__EXERCISE__. Below are the records; repeat exactly their lines between the line holding "Sheffield u3a Health and Safety Policy" and the line holding "Su3a has a large", inclusive, skipping the pictures.

__SUPPLIED ENTRIES__.
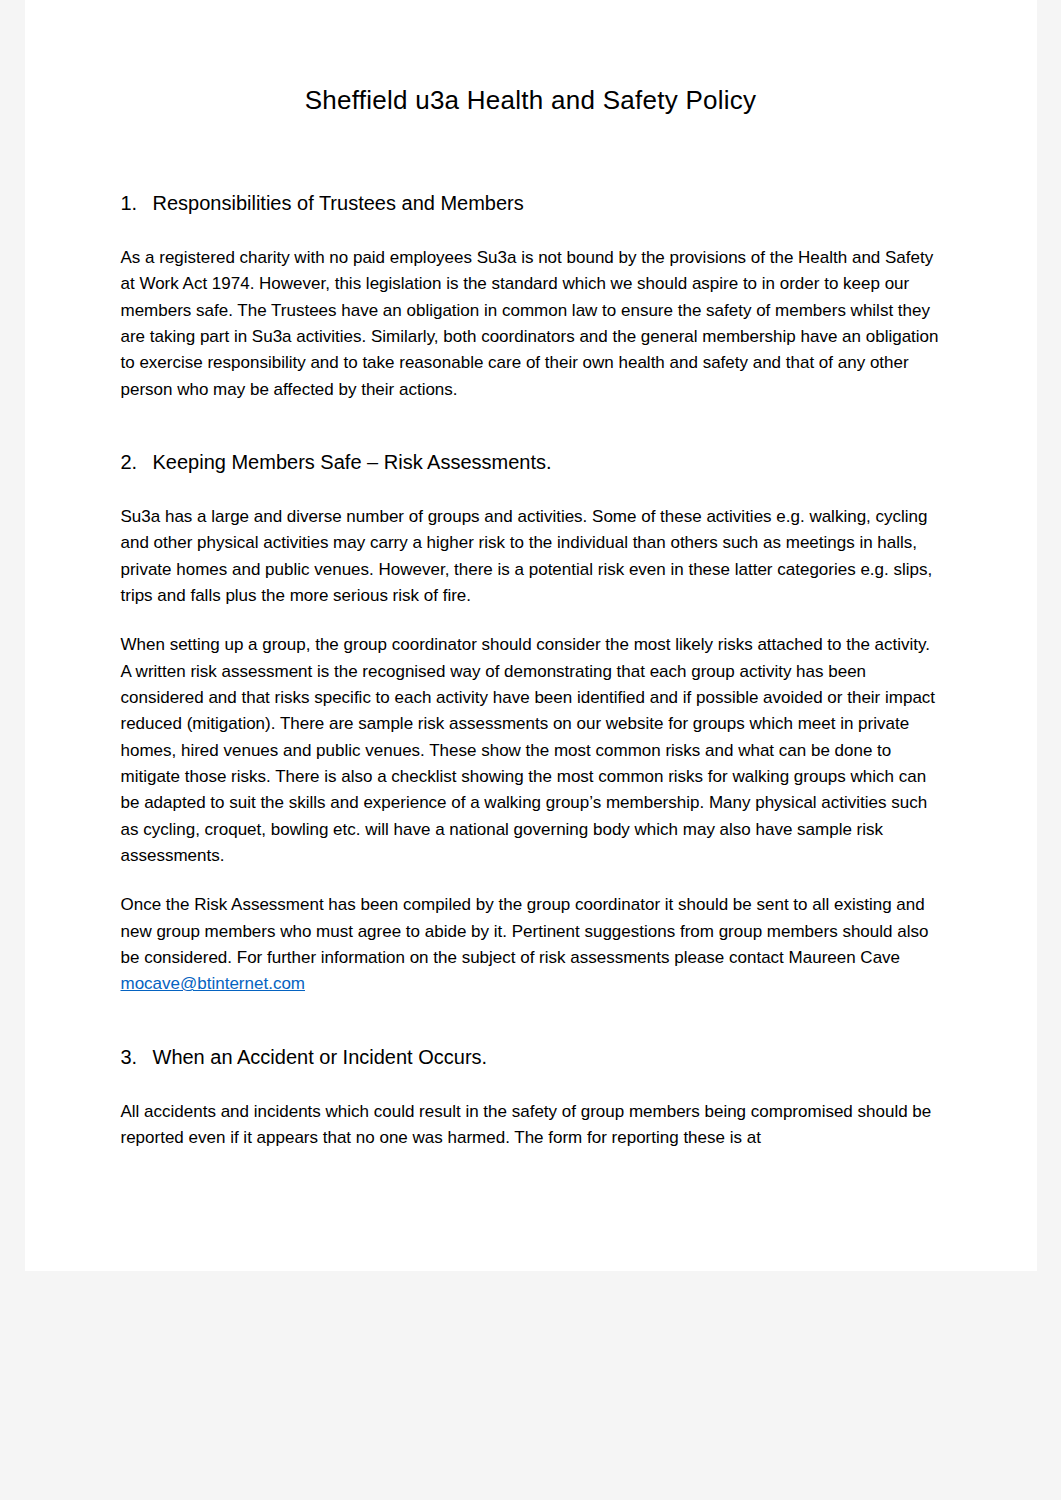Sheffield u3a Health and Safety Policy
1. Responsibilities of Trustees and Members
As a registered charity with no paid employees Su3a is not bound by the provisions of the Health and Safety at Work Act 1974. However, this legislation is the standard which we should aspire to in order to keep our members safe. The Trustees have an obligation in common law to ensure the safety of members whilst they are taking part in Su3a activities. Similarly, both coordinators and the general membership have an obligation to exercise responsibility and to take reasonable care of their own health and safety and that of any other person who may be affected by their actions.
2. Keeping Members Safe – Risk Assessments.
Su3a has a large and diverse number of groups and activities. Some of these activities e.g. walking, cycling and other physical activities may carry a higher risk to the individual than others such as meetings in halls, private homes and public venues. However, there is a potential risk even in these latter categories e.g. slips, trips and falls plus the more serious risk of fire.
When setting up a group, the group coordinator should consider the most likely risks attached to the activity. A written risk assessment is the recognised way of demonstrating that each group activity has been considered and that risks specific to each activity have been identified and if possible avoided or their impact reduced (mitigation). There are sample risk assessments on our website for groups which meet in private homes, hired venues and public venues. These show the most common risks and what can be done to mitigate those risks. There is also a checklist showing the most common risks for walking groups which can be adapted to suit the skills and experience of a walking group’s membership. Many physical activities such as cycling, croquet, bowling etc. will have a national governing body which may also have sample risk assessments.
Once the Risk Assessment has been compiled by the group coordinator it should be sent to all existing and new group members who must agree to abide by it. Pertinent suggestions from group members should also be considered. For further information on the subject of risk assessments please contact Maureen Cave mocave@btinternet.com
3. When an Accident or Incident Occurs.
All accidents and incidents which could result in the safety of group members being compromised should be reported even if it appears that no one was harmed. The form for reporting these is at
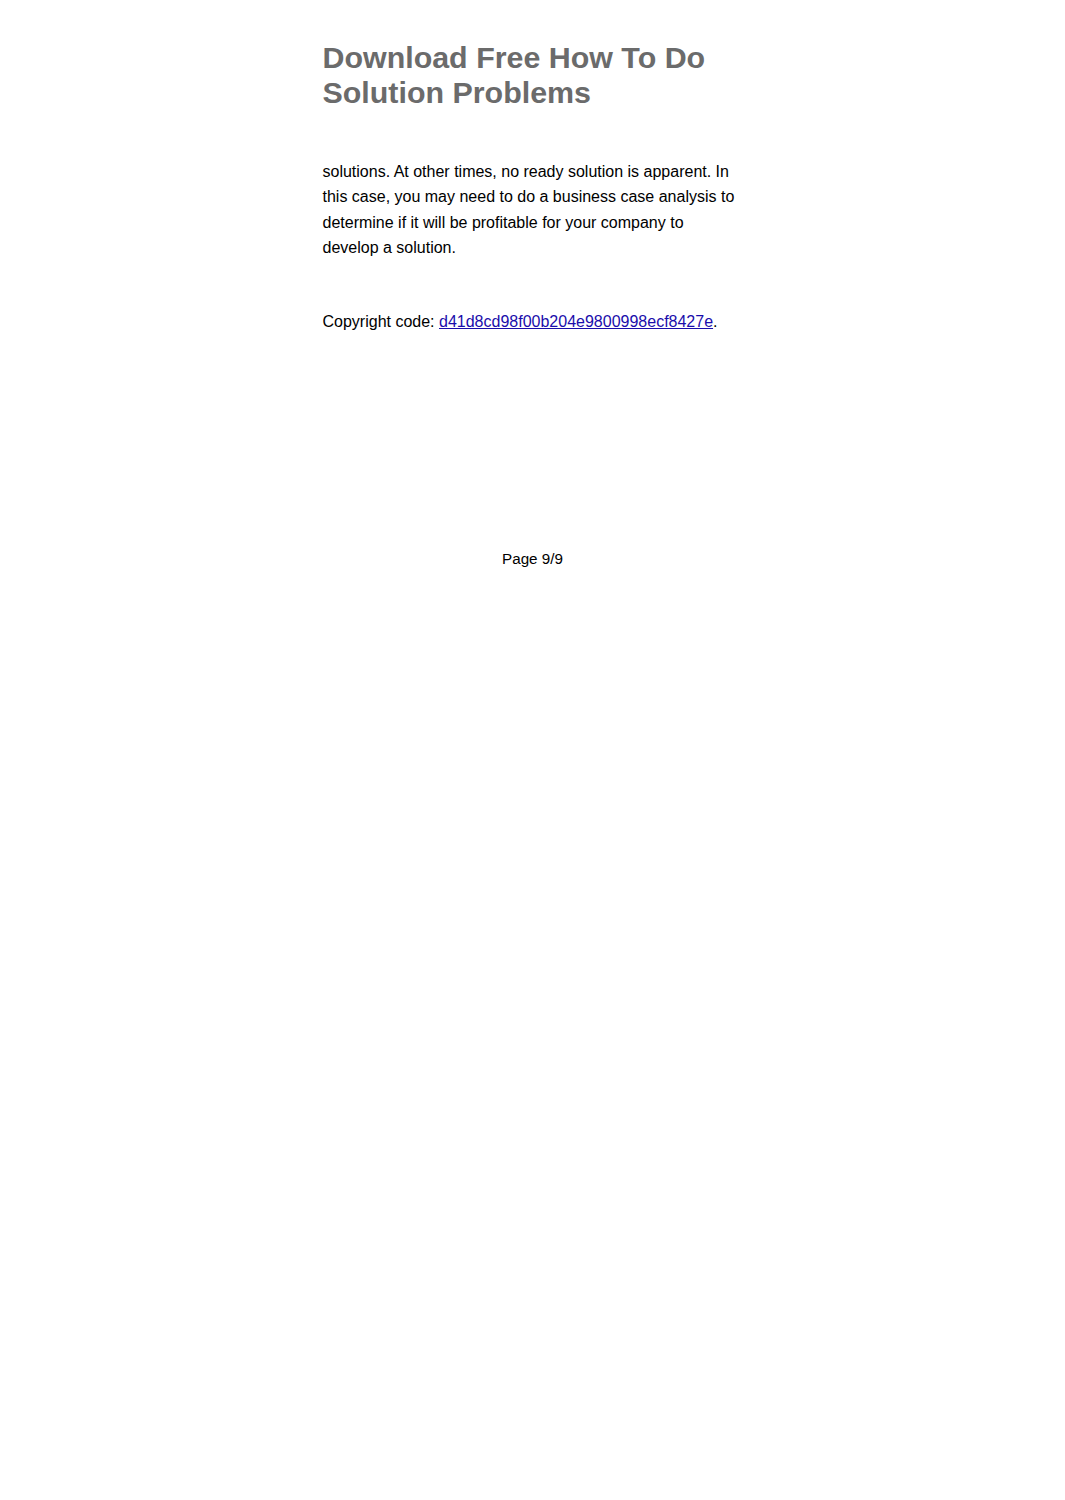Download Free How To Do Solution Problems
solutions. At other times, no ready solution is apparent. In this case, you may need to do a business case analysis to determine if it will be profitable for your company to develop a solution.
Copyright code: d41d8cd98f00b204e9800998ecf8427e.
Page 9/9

---

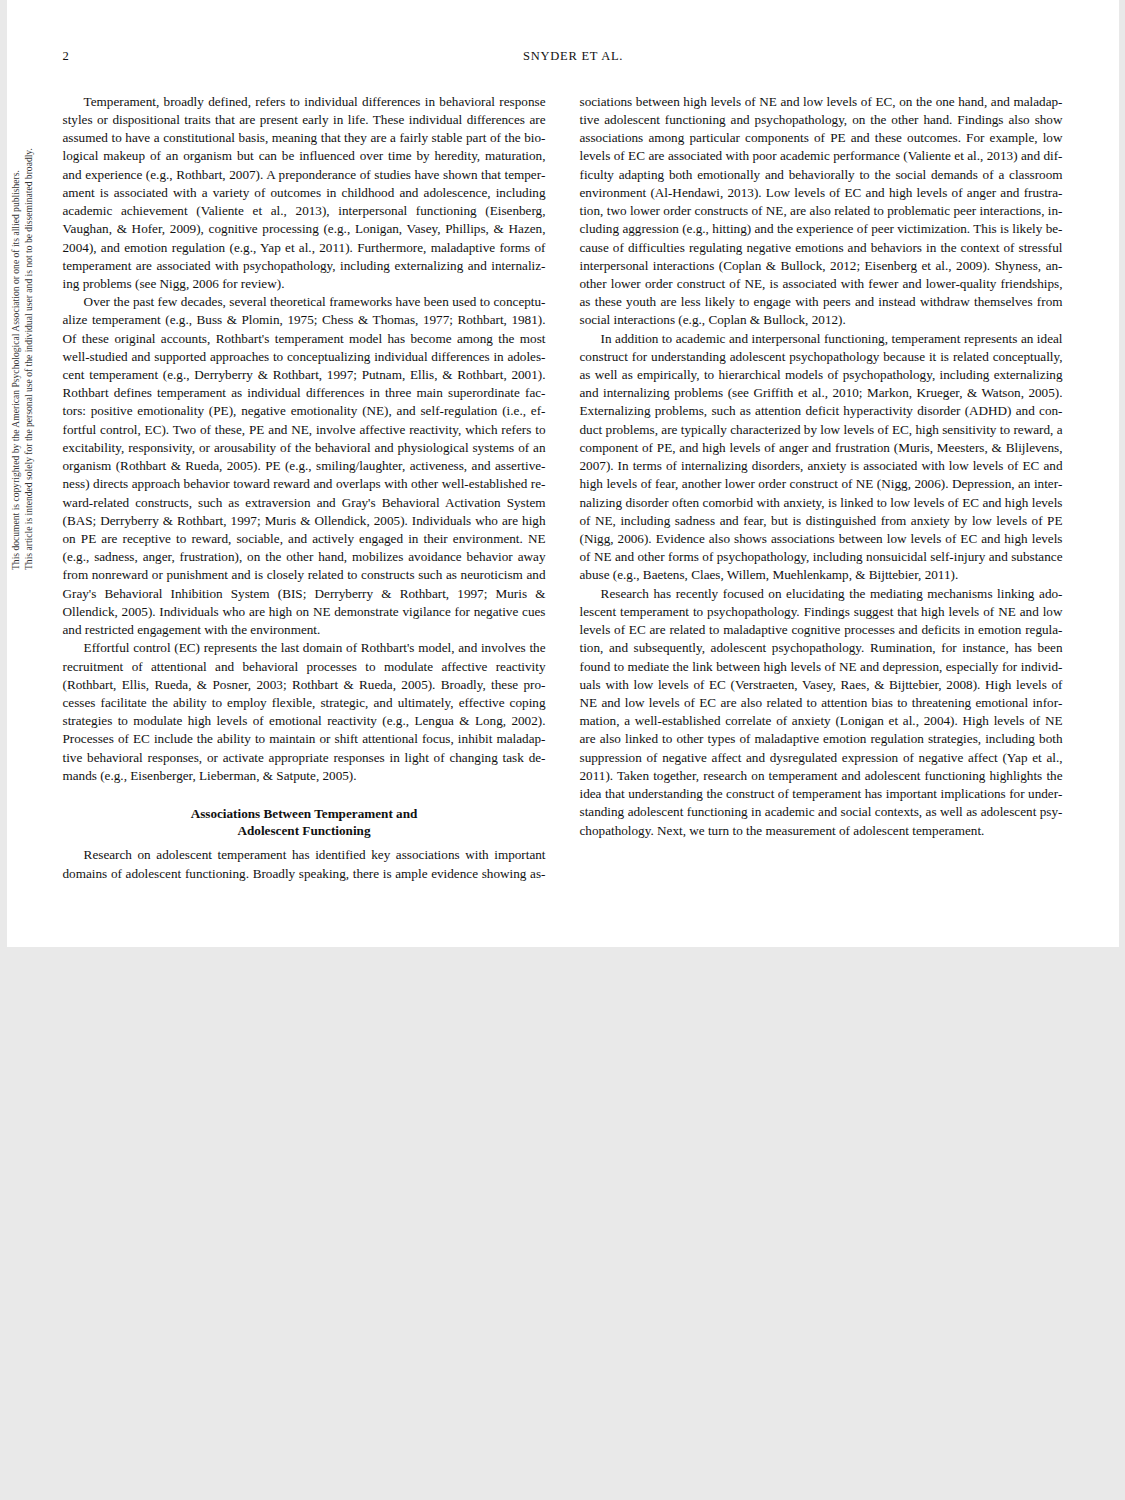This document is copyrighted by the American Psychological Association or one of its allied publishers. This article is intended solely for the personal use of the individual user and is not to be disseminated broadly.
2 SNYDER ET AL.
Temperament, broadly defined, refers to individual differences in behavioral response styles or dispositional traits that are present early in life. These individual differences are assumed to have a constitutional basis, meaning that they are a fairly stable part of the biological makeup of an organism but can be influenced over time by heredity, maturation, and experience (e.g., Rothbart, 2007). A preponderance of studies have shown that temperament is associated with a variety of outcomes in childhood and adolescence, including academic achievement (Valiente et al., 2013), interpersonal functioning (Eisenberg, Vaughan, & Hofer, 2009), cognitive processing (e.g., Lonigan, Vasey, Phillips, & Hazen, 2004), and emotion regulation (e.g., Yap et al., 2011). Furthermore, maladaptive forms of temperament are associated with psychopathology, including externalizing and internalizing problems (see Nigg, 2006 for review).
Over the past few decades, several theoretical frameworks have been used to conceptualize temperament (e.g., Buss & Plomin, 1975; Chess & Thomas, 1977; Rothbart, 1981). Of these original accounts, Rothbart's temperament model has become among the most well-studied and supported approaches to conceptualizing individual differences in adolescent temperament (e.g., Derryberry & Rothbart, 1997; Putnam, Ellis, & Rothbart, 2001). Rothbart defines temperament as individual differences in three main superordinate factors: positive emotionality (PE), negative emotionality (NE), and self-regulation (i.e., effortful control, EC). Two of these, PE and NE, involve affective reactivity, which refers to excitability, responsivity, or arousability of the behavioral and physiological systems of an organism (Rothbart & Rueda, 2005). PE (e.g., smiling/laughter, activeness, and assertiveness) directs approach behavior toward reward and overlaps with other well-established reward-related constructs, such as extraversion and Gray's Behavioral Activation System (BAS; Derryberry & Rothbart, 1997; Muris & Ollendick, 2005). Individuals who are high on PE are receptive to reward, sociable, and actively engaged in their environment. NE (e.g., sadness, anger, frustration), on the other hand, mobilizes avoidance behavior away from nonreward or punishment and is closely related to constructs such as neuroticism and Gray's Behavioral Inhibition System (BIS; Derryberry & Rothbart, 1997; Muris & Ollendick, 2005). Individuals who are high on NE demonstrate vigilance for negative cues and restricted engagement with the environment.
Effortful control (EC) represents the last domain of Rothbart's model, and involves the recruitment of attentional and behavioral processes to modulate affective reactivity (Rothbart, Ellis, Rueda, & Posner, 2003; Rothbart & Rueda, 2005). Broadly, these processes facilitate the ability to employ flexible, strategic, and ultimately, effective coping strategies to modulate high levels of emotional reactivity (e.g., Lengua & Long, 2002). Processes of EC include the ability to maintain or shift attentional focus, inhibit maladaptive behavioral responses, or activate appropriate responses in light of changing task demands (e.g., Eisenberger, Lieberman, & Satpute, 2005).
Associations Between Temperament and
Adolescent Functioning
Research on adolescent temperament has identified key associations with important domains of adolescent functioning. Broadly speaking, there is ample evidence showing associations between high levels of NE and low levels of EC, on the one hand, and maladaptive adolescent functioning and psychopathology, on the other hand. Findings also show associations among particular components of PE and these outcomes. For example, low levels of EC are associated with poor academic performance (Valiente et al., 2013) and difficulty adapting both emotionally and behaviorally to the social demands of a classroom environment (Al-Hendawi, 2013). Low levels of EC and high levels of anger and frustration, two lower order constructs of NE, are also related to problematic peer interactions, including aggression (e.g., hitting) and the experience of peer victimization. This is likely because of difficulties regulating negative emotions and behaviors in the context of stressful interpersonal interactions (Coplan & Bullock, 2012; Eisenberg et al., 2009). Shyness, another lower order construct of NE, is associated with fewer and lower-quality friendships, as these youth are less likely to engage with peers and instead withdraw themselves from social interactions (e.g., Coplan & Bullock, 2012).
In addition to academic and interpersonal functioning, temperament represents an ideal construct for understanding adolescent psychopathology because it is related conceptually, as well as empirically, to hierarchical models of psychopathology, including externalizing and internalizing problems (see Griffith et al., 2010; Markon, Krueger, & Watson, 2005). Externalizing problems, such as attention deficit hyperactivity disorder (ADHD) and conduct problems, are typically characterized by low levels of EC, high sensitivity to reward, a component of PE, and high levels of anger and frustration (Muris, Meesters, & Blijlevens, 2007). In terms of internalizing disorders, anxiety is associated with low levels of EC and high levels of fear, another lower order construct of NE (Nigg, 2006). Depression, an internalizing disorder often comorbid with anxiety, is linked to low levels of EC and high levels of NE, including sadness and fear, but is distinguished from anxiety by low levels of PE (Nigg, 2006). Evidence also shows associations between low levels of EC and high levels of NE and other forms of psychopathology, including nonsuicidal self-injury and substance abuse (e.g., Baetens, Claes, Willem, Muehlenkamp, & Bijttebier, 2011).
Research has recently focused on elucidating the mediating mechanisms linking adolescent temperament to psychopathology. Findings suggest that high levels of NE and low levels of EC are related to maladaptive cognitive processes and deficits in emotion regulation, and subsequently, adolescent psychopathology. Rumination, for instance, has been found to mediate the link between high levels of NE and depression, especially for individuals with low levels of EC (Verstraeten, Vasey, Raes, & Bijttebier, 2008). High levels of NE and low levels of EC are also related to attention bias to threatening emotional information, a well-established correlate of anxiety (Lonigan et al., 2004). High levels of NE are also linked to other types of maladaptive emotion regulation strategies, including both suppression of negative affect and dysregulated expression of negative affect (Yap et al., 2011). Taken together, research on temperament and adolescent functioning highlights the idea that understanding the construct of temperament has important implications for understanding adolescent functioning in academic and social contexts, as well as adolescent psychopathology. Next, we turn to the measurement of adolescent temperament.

__SOLUTION FOR THIS EXERCISE__.
Sheffield u3a Health and Safety Policy
1. Responsibilities of Trustees and Members
As a registered charity with no paid employees Su3a is not bound by the provisions of the Health and Safety at Work Act 1974. However, this legislation is the standard which we should aspire to in order to keep our members safe. The Trustees have an obligation in common law to ensure the safety of members whilst they are taking part in Su3a activities. Similarly, both coordinators and the general membership have an obligation to exercise responsibility and to take reasonable care of their own health and safety and that of any other person who may be affected by their actions.
2. Keeping Members Safe – Risk Assessments.
Su3a has a large and diverse number of groups and activities. Some of these activities e.g. walking, cycling and other physical activities may carry a higher risk to the individual than others such as meetings in halls, private homes and public venues. However, there is a potential risk even in these latter categories e.g. slips, trips and falls plus the more serious risk of fire.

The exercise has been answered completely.